When I started investing in TCS, I’d already held L&T Infotech—before its merger with Mindtree—as another IT services company in my portfolio. The rationale behind investing in TCS was twofold. First, I wanted to diversify within the IT services sector. With L&T Infotech being a Nifty Next 50 company, TCS was a good choice as a Nifty 50 company. Second, TCS was available at a discount because I started investing right in the middle of the COVID pandemic market crash.
My hope was that TCS would outperform the index. Unfortunately, it’s been an underperformer for the last three years against both the Nifty 50 and the Nifty IT index.
This trend isn’t unique to TCS—I’ve noticed it across my equity investments made during the COVID pandemic market crash. The first one to two years are great—I’m either beating or matching the index. And even if I’m not beating the index, the returns are still strong. I start daydreaming about making a fortune after 20 years, only to get sucker-punched in the subsequent years. Two years into my investment in TCS, I was at a 30% XIRR. Now, I’m at just 4.4% (Figure 1).

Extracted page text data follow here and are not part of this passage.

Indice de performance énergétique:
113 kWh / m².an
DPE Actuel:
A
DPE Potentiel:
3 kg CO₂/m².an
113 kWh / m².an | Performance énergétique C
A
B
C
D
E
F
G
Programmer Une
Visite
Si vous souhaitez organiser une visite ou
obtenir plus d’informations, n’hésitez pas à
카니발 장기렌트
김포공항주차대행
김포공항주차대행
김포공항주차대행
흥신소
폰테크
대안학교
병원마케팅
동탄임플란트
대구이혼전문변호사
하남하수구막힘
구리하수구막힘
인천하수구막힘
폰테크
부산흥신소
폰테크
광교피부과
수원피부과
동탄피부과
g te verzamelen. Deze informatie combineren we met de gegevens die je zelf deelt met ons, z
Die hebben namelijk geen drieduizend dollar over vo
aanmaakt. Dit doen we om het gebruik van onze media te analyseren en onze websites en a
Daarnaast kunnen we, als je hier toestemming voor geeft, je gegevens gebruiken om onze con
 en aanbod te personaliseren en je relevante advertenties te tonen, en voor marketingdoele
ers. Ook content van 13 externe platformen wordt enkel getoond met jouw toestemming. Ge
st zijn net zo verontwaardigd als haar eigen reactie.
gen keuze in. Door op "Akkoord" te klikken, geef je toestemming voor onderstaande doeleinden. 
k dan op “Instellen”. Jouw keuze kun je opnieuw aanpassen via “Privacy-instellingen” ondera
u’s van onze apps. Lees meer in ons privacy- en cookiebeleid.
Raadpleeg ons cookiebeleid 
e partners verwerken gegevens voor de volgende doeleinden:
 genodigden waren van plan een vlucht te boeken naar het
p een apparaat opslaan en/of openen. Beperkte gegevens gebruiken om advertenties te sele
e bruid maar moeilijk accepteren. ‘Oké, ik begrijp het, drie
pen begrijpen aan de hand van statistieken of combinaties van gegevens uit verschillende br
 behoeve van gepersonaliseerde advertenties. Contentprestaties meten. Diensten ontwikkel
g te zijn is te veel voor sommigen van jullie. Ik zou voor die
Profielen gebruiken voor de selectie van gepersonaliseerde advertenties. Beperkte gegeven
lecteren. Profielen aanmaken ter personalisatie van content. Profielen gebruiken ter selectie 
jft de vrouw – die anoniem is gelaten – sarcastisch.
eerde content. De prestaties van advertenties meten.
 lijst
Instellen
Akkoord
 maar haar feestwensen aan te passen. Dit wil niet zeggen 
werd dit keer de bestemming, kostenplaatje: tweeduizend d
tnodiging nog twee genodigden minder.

What’s even more surprising is that TCS has significantly underperformed the Nifty IT index. In fact, the Nifty IT index has even outpaced the Nifty 50. I was so surprised that I headed over to Google Finance (Figure 2) to double-check my calculations. Nope—Nifty IT has beaten both TCS and Nifty 50 over the last five years. It also goes to show my lack knowledge on how Nifty indices work.

That said, I have to give TCS credit for two key points. First, I haven’t seen a negative XIRR on my investment yet. At a measly 4.4% XIRR, it’s still positive. But with the FII sell-off, I think I might finally see a negative return. Second, dividends (Figure 3) are another area where it does good. The special dividends for FY 2022-23 and FY 2024-25 have boosted my dividend yield at cost. In my portfolio, only ITC beats TCS in terms of dividend yield.